• [TASK TO COMPLETE] Down to the last line, write out the entries below exactly and omit all pictures.

(RECORDS TO PROCESS)

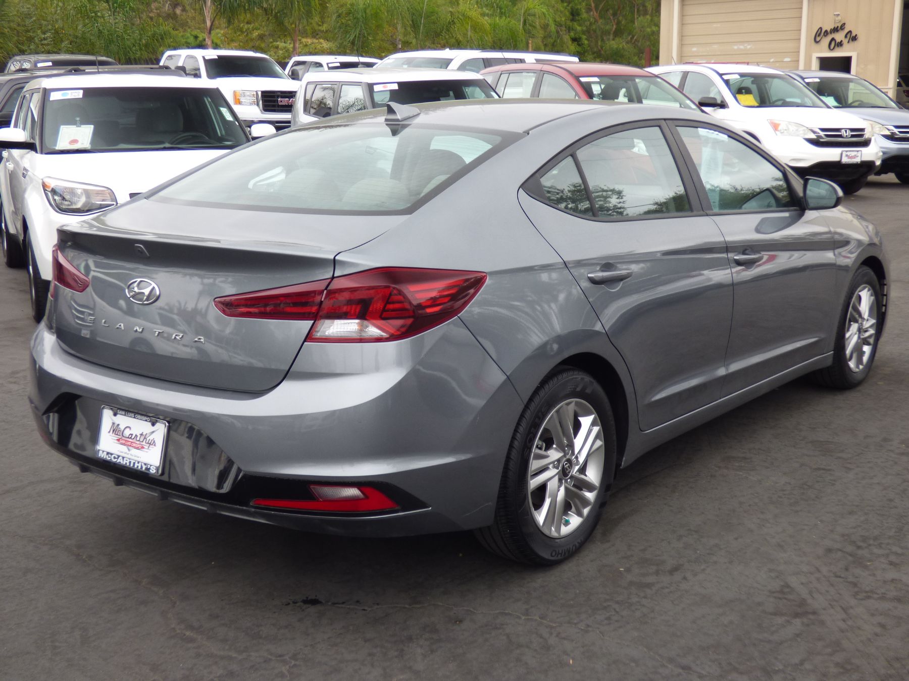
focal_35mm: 43
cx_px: 454
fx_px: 1129
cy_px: 340
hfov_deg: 43.9
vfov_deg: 33.6
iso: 100
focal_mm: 7.37
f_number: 3.6
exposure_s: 1/60
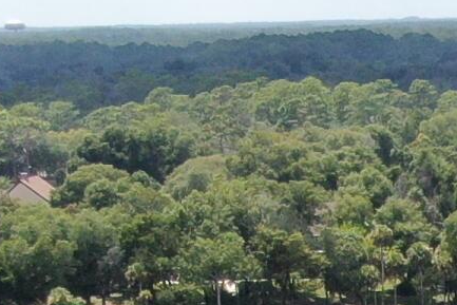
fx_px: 2197
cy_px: 760
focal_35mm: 173
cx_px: 707
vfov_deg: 7.4
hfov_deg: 11.3
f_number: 2.8
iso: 100
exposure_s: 1/1000
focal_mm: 4.39
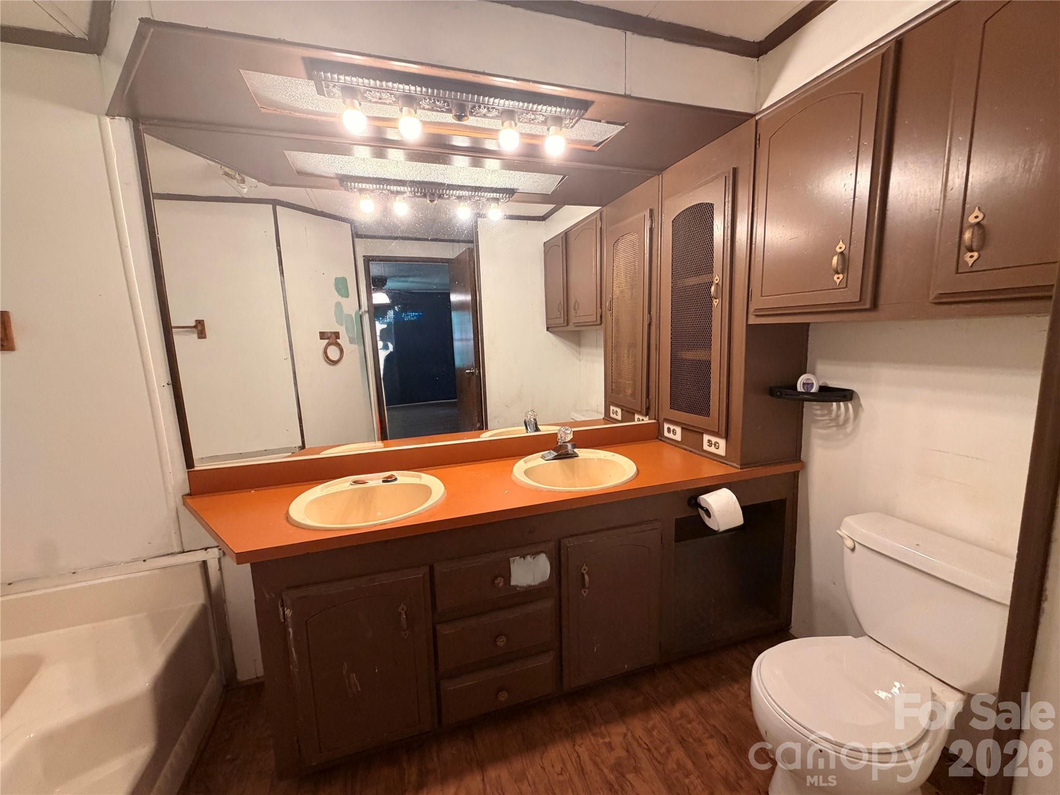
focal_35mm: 14
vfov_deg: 85.7
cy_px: 398
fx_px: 429
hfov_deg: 102.1
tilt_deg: -9.5
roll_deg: +1.9
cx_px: 530
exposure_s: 1/60
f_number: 2.2
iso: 320
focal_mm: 2.22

(End RECORDS TO PROCESS)

• [EXPECTED OUTPUT]
focal_35mm: 43
cx_px: 454
fx_px: 1129
cy_px: 340
hfov_deg: 43.9
vfov_deg: 33.6
iso: 100
focal_mm: 7.37
f_number: 3.6
exposure_s: 1/60
fx_px: 2197
cy_px: 760
focal_35mm: 173
cx_px: 707
vfov_deg: 7.4
hfov_deg: 11.3
f_number: 2.8
iso: 100
exposure_s: 1/1000
focal_mm: 4.39
focal_35mm: 14
vfov_deg: 85.7
cy_px: 398
fx_px: 429
hfov_deg: 102.1
tilt_deg: -9.5
roll_deg: +1.9
cx_px: 530
exposure_s: 1/60
f_number: 2.2
iso: 320
focal_mm: 2.22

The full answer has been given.